Hamilton Scotts was developed at a cost of more than S$100 million and it features a S$20 million en suite car porch. Each unit is selling at between S$8 million and S$10 million or an average of S$3,800 per sq ft.

Hamilton Scotts developer KOP Properties said luxury property buyers have been cautious with their cash.

“I have not shown people – the buyers and consumers – what this project really looks like.
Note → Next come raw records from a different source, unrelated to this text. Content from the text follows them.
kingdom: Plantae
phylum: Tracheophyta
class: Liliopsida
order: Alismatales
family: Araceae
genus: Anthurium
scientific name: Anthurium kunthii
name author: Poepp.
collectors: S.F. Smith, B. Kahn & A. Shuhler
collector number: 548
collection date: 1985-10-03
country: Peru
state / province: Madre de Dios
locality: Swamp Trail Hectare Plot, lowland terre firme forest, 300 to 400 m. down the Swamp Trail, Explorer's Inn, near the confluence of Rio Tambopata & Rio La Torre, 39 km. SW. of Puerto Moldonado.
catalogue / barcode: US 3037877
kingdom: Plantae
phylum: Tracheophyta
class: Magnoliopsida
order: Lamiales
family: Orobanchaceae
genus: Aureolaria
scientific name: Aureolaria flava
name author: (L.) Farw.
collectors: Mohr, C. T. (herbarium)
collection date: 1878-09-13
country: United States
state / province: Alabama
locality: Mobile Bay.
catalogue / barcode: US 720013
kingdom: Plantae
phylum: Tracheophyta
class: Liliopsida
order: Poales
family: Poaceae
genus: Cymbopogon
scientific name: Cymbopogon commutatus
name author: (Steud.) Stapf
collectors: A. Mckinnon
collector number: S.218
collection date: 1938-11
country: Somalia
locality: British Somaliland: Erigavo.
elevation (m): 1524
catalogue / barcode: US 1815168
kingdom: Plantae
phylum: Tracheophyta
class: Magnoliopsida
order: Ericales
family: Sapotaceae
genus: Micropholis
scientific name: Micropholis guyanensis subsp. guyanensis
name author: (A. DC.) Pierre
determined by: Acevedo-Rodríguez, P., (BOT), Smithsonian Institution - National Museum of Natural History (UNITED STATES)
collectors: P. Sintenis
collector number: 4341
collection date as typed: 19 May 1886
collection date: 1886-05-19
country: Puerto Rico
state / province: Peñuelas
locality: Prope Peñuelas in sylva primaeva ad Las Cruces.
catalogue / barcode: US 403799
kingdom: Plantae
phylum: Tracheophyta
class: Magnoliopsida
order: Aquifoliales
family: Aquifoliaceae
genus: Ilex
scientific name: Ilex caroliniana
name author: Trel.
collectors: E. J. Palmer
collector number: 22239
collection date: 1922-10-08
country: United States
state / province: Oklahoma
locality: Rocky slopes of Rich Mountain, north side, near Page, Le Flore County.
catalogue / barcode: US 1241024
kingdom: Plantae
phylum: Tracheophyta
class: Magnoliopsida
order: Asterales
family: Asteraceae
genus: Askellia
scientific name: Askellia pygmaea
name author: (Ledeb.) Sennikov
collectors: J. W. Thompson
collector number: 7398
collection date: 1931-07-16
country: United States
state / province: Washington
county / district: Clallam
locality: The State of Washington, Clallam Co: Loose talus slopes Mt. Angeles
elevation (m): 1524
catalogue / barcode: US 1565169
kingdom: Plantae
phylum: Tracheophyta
I think people are unsure about the car porch mechanism so I think we really need to show them the entire thing and to be able to fully showcase all the wonders of this project,” said Ms Leny Suparman, chief executive officer of KOP Properties.

“For the past 3 years, despite the fact that we didn’t have a show flat and we have been selling very well off the floor plans and the sales gallery in our office, I think we have done very well,” said Ms Suparman.

Mr Liang Thow Ming, head of residential services at Credo Real Estate, said sales of luxury properties tend to be slower when compared to mass market home sales.

“If you look at properties of these price tags somewhere in the region of S$8 million to S$10 million, you don’t expect these units to fly off the shelf anyway, so I think the pace of sales at Hamilton Scotts is comparable to the general luxury market,” said Mr Liang.

But analysts said the luxury property segment will cool off further, after recovering slightly last year from the property downturn during the global financial crisis.

In the last three quarters, prices of uncompleted non-landed core central region homes – which include most luxury properties – grew by 3 per cent.

This is a much slower growth compared with the 26 per cent increase in prices in the whole of 2007, during the last property boom.